Tip
Casey Winters talks about product-led sales: “You can unify self-service loops in a B2B business, which are typically driven by product and your sales loops into one more complex giant loop that operates more efficiently and breaks down the silos. Get sales, product, and marketing working as one larger cross-functional team.”
Turns out AI product strategy works the same way.
Your AI product has two separate worlds: self-service users signing up and using the tool directly, and enterprise sales team selling large contracts with implementation support. Product team owns the self-serve funnel. Sales owns the enterprise deals. Marketing splits budget between both. Three separate dashboards, three separate roadmaps, constant arguments about priorities.
You’ve seen this movie before. At your last two companies, the product/sales divide burned millions. Product built features sales couldn’t sell. Sales promised features product wouldn’t build. Self-serve users who needed help churned because sales wouldn’t touch small deals. Enterprise prospects who could self-serve got annoyed by aggressive sales outreach.
Younger leaders accept these silos as inevitable. “Product and sales just don’t get along.” You know better. You’ve watched enough org structures over decades to know: silos are expensive. Every handoff loses conversion. Every separate dashboard hides the real customer journey. The pattern repeats—companies that unify product and sales motions (Slack, Dropbox, Atlassian) scale efficiently. Companies that keep them separate fight constantly and burn cash.

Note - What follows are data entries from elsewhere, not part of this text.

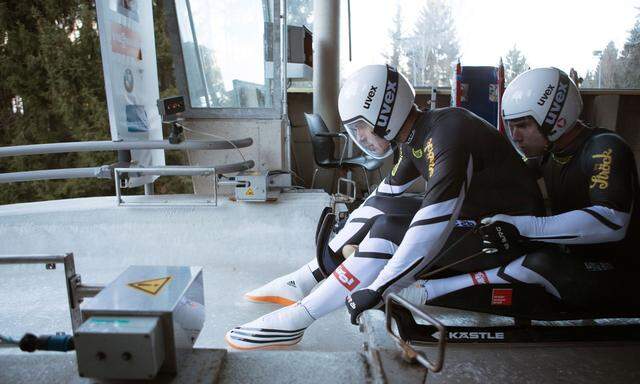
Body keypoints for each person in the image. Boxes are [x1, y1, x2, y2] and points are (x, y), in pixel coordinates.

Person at [225, 64, 546, 350]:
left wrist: (378, 287)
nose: (360, 137)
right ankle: (305, 279)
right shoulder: (421, 134)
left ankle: (301, 318)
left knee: (389, 228)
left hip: (508, 235)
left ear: (384, 115)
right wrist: (329, 257)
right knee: (382, 209)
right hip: (480, 219)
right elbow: (383, 195)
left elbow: (434, 221)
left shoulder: (447, 135)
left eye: (361, 127)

This judgment—knowing which org structures work versus which ones cost money—comes from watching enough reorgs succeed and fail. You can see the dysfunction in the dashboards: “product qualified leads” that sales ignores, “sales qualified leads” that aren’t ready for human touch. That pattern recognition lets you redesign the structure before it blows up the P&L.
Context
Casey Winters led growth at Pinterest, Grubhub, and Eventbrite. At Eventbrite, he unified separate direct response and lead generation flows to let product and sales work as one cross-functional team.
For experienced executives managing AI product strategy, this isn’t theoretical—you’ve lived through enough product/sales conflicts to recognize when organizational silos are burning money. That pattern recognition comes from seeing both unified and siloed structures play out over decades.